And it will be even more expensive to train it again on larger amounts of data and with a model with 10 times more parameters.
Only Big Tech giants like Microsoft, Google, etc can afford to foot the bill and throw away millions into training LLMs, whilst we celebrate and hype about ChatGPT and LLMs getting bigger and significantly more expensive to train when they get confused, hallucinate over silly inputs and confidently generate bullshit.
That can't be a good thing. OpenAI's ClosedAI model needs to be disrupted like how Stable Diffusion challenged DALLE-2 with an open source AI model.
I disagree, I run a small tech company that has a group that's been experimenting with stable diffusion and we noticed that an extreme version of the Pareto Principle applies here as well where you can get ~90% of the benefits for like 5% of the cost, combined with the fact that computing power is continuously getting cheaper.

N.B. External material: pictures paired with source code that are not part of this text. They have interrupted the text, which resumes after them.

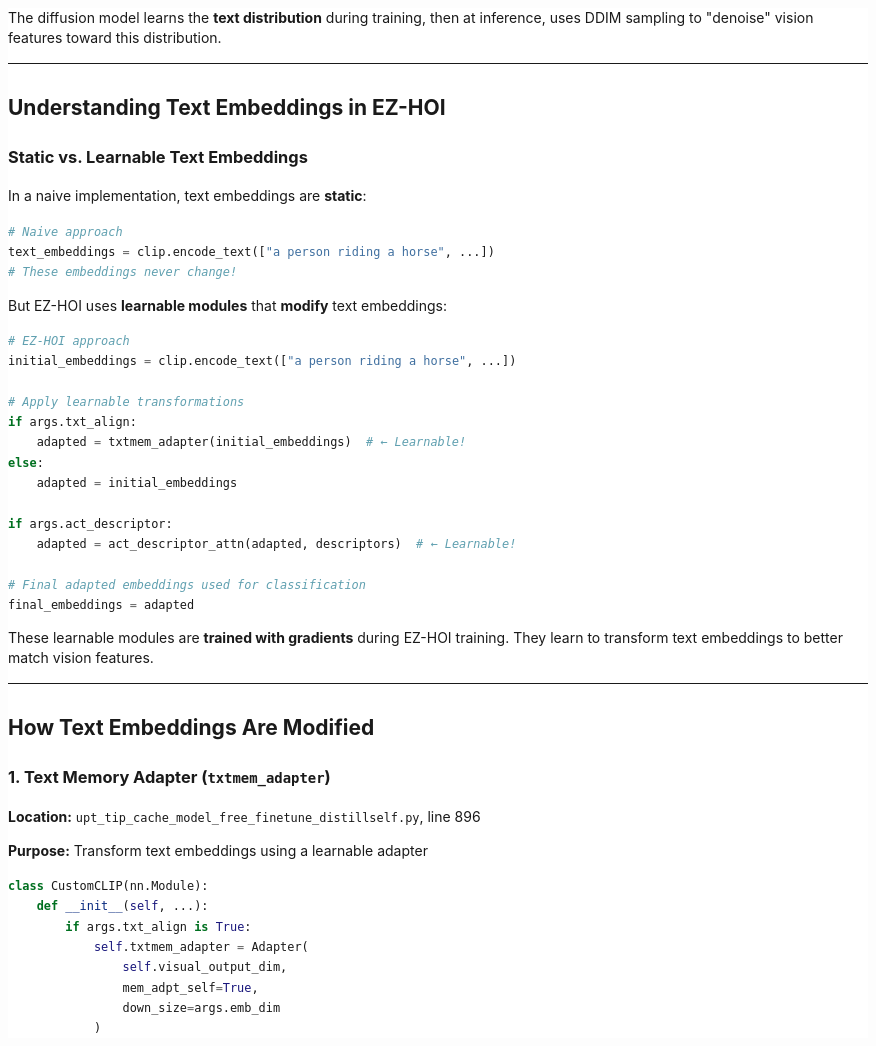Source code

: The diffusion model learns the **text distribution** during training, then at inference, uses DDIM sampling to "denoise" vision features toward this distribution.

---

## Understanding Text Embeddings in EZ-HOI

### Static vs. Learnable Text Embeddings

In a naive implementation, text embeddings are **static**:

```python
# Naive approach
text_embeddings = clip.encode_text(["a person riding a horse", ...])
# These embeddings never change!
```

But EZ-HOI uses **learnable modules** that **modify** text embeddings:

```python
# EZ-HOI approach
initial_embeddings = clip.encode_text(["a person riding a horse", ...])

# Apply learnable transformations
if args.txt_align:
    adapted = txtmem_adapter(initial_embeddings)  # ← Learnable!
else:
    adapted = initial_embeddings

if args.act_descriptor:
    adapted = act_descriptor_attn(adapted, descriptors)  # ← Learnable!

# Final adapted embeddings used for classification
final_embeddings = adapted
```

These learnable modules are **trained with gradients** during EZ-HOI training. They learn to transform text embeddings to better match vision features.

---

## How Text Embeddings Are Modified

### 1. Text Memory Adapter (`txtmem_adapter`)

**Location:** `upt_tip_cache_model_free_finetune_distillself.py`, line 896

**Purpose:** Transform text embeddings using a learnable adapter

```python
class CustomCLIP(nn.Module):
    def __init__(self, ...):
        if args.txt_align is True:
            self.txtmem_adapter = Adapter(
                self.visual_output_dim,
                mem_adpt_self=True,
                down_size=args.emb_dim
            )
```
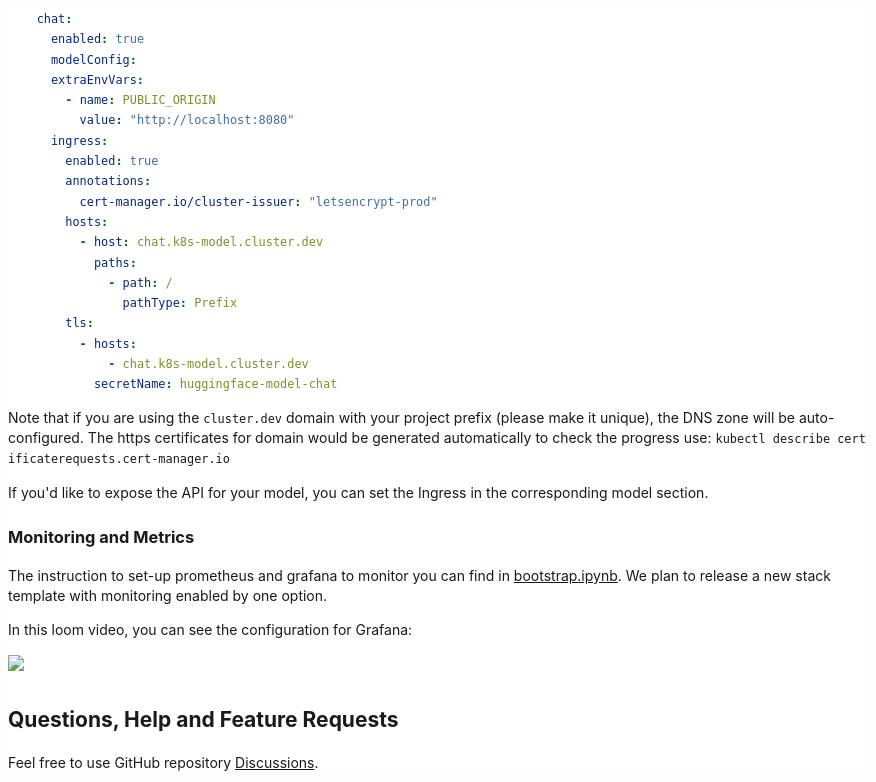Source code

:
 ```yaml
    chat:
      enabled: true
      modelConfig:
      extraEnvVars:
        - name: PUBLIC_ORIGIN
          value: "http://localhost:8080"
      ingress:
        enabled: true
        annotations:
          cert-manager.io/cluster-issuer: "letsencrypt-prod"
        hosts:
          - host: chat.k8s-model.cluster.dev
            paths:
              - path: /
                pathType: Prefix
        tls:
          - hosts:
              - chat.k8s-model.cluster.dev
            secretName: huggingface-model-chat
```

Note that if you are using the `cluster.dev` domain with your project prefix (please make it unique), the DNS zone will be auto-configured. The https certificates for domain would be generated automatically to check the progress use:
```kubectl describe certificaterequests.cert-manager.io```

If you'd like to expose the API for your model, you can set the Ingress in the corresponding model section.

### Monitoring and Metrics

The instruction to set-up prometheus and grafana to monitor you can find in [bootstrap.ipynb](https://github.com/shalb/cdev-examples/blob/main/aws/eks-model/bootstrap.ipynb).
We plan to release a new stack template with monitoring enabled by one option.

In this loom video, you can see the configuration for Grafana:
<div>
    <a href="https://www.loom.com/share/836de3be322a4d51b7baf628d1ed9801">
    </a>
    <a href="https://www.loom.com/share/836de3be322a4d51b7baf628d1ed9801">
      <img style="max-width:300px;" src="https://cdn.loom.com/sessions/thumbnails/836de3be322a4d51b7baf628d1ed9801-with-play.gif">
    </a>
  </div>


## Questions, Help and Feature Requests

Feel free to use GitHub repository [Discussions](https://github.com/shalb/cdev-examples/discussions).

Based on that groups success, they've recently proposed a mini project inspired by GPT that I am considering funding; the data its trained on is all publicly available for free, and most it comes from Common Crawl. I suspect that it will also yield similar results, where you can tailor your own version of GPT and get reasonably good models for a fraction of the price as well. We're no where close to the scale of Big Tech giants, but I've noticed for the better part of 15 years that small companies can actually derive a great deal of the benefits that larger companies have for a fraction of the cost if they play it smart and keep things tight.
This is happening already. The trick is to run a search against an existing search engine, then copy and paste the search results into the language model and ask it to answer questions based on what you provide it.
A small difference between the pattern you describe and the one of the inquiry is where responsibility lies for retrieving and incorporating the augmentation. You describe the pattern where an orchestration layer sits in front of the model, performs the retrieval, and then determines how to serve that information down to the model. The inquiry asks about whether the AI/model itself can perform the retrieval and incorporation function.
It’s a small difference, perhaps, but with some significance since the retrieval and incorporation occurring outside the model has a different set of trade offs. I’m not specifically aware of any work where model architectures are being extended to perform this function directly, but I am keen to learn of such efforts.
Yes, check out LangChain [0]. It enables you to wire together LLMs with other knowledge sources or even other LLMs. For example, you can use it to hook GPT-3 up to WolframAlpha. I’m sure you could pretty easily add a way for it to communicate with a human expert, too.
If an expert write a long test and you and "in summary: " at the end, the model will complete with something approximating truth (depend on size of model, training, etc)
Humains do a similar things. We have a model in our head of the subject discussed and we can summarize, but we will forget some parts, make errors, etc. GPT is very similar.
It is! You can specify on its prompt that it should "request additional info via search query, using the following syntax: [[search terms here]], before coming to a final conclusion" then you integrate it with a traditional knowledge base textual look up, and run it again with that information concatenated
Stable Diffusion could do it because the task turned out to be amenable to reasonably small models. But there's no evidence of that being the case with GPT.
That said, other organizations that can afford to foot the bill for it are the governments. This is hardly ideal, since such models will also come with plenty of strings attached - indeed, probably more than the private ones - but at least these policies are somewhat checked by democratic mechanisms.
Long-term I think the demand for more AI compute power will lead to much more investment in GPU design and manufacture, driving the prices down. Since the underlying tech itself is well-understood, I fully expect to see the day when one can train and run a customized GPT-3 instance for one's private use, although the major players will likely be far ahead by then.
Only Big Tech giants like Microsoft, Google, etc can afford to foot the bill and throw away millions into training LLMs, whilst we celebrate and hype about ChatGPT and LLMs getting bigger and significantly more expensive to train when they get confused, hallucinate over silly inputs and confidently generate bullshit.
That can't be a good thing. OpenAI's ClosedAI model needs to be disrupted like how Stable Diffusion challenged DALLE-2 with an open source AI model.